What is Genetics?

GENETICS

Though all humans share the same basic body plan, each of us (apart from identical twins) has a unique mixture of features. That is because the set of instructions – called genes – required to construct a human varies slightly from person to person. Genetics is the study of how the genes we inherit from our parents shape the way we are.

  1. DNA Long molecules of DNA (deoxyribonucleic acid) are found in everybody cell. When magnified, DNA resembles a twisted ladder with “rungs” made from four types of chemicals called bases. The sequence of bases along a section of DNA forms an instruction – a gene – for making one of the proteins that build and run a cell.
  2. CHROMOSOMES A cell’s DNA molecules are packaged into 23 pairs of chromosomes, which are found in the nucleus, the cell’s control centre. Normally they are long and thin, but when a cell prepares to divide into two new cells, each chromosome shortens – as its DNA coils up – and duplicates, taking on the X-shape shown here.

▶ **INPUT DATA**
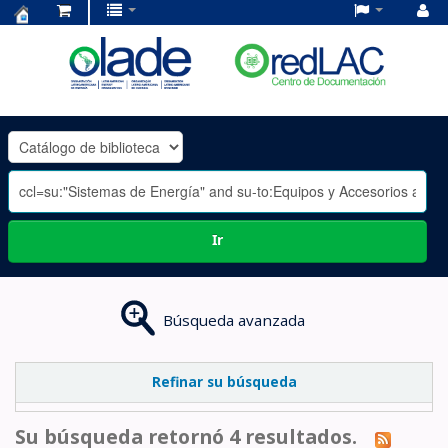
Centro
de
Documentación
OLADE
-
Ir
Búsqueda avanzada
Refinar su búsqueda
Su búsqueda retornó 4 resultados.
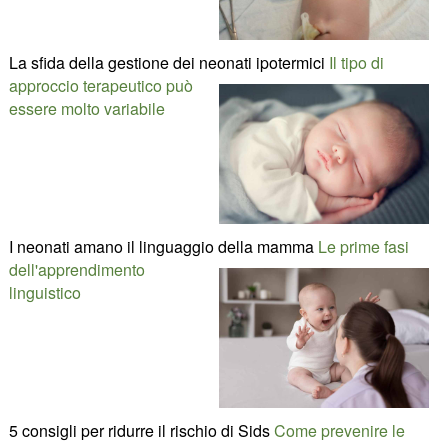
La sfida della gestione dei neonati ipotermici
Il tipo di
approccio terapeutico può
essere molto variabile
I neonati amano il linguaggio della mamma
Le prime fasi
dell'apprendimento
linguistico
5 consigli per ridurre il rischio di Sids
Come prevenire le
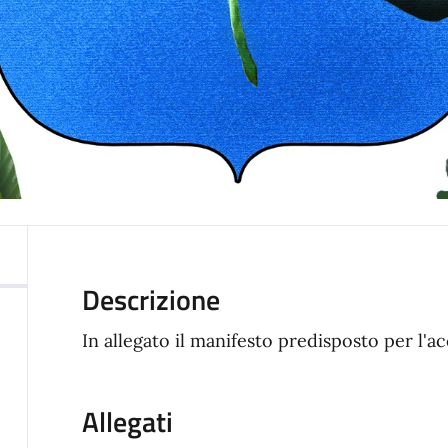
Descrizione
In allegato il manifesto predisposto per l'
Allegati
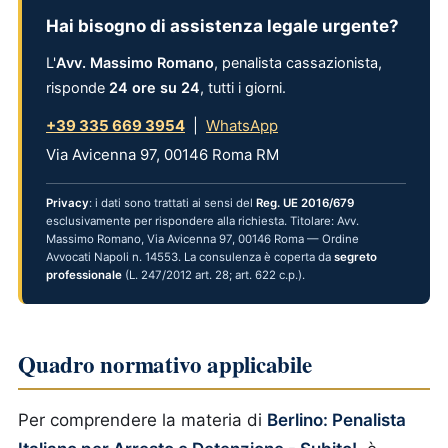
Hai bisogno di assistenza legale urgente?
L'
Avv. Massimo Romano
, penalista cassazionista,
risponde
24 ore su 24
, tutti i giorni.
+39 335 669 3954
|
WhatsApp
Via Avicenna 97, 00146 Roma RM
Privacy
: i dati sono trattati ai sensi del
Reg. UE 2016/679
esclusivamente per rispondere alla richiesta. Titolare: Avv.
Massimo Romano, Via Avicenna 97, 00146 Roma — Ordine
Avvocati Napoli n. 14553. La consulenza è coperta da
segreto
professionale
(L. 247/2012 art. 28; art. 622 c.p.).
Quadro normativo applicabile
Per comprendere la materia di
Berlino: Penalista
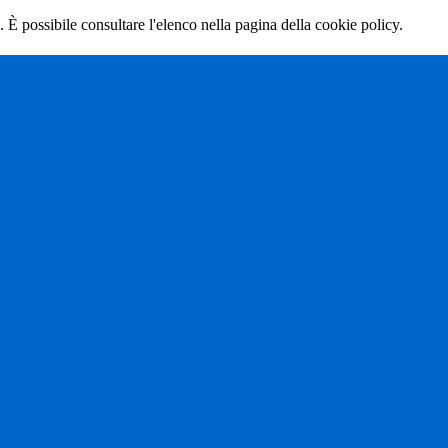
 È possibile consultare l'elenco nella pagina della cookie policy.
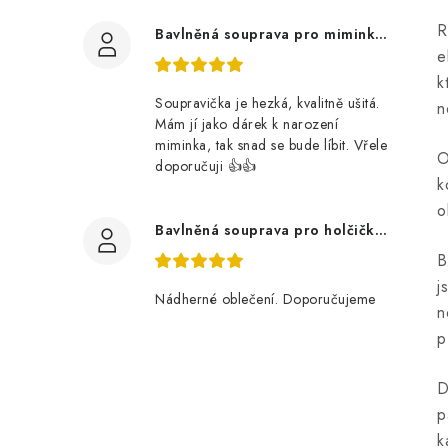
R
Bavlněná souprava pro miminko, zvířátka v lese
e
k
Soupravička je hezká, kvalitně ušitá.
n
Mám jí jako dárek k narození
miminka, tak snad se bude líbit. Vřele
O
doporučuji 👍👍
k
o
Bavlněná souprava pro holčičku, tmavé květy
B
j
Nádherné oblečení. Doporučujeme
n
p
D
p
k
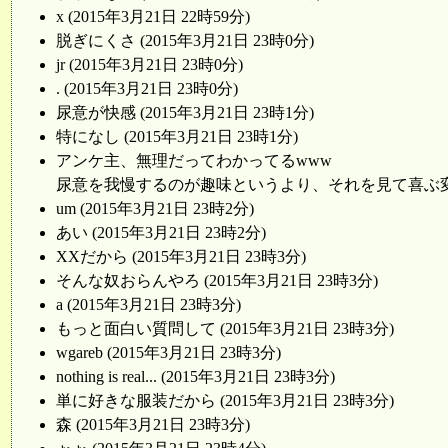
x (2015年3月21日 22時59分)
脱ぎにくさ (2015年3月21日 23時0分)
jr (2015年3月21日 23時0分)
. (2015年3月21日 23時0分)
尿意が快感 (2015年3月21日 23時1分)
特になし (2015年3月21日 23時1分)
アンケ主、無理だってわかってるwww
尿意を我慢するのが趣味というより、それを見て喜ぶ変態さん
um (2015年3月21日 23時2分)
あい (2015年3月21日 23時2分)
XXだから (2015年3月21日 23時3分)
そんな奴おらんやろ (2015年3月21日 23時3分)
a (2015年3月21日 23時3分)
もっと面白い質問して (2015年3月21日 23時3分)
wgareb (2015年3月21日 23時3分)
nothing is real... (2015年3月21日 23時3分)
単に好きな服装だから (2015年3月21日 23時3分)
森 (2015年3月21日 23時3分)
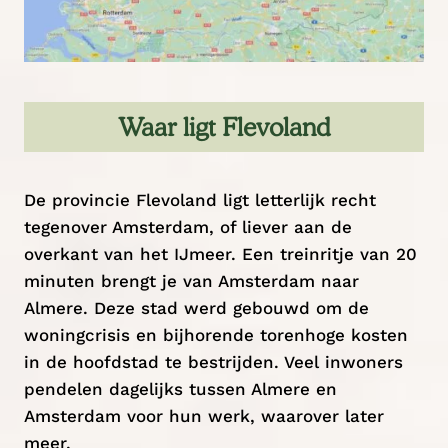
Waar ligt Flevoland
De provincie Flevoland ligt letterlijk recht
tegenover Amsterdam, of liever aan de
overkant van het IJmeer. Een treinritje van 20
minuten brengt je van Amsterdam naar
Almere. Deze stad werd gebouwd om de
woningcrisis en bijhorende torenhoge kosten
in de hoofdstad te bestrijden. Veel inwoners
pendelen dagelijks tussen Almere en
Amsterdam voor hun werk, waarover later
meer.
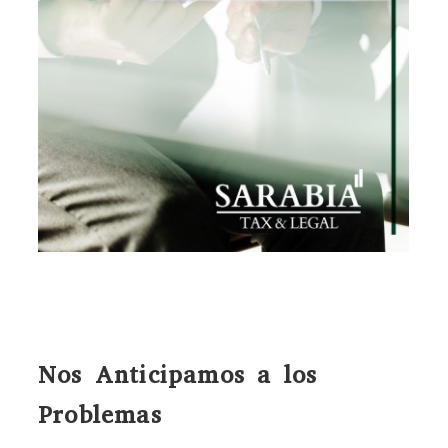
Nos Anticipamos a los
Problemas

▶ **TASK REQUIREMENTS**
**a.** In the genetics text, into how many pairs of chromosomes is a cell's DNA packaged?
**b.** Continue the text on genetics from where it stops.

▶ **TASK-BY-TASK ANSWERS**
**a.** 23 pairs

**b.**
  3. INHERITANCE We inherit half of our chromosomes from each of our parents. A set of 23 chromosomes contains about 25,000 genes. Maternal and paternal chromosomes carry matching pairs of each gene – such as the gene that controls eye colour – but not necessarily the same version. If two versions are present, only one – the dominant gene – has an effect.
  4. GENETIC SIMILARITY As brothers and sisters inherit a selection of genes from the same two people, their parents, they are more likely to resemble each other than they would a non-relative. Identical twins share almost identical genes, so they look the same and are of the same sex.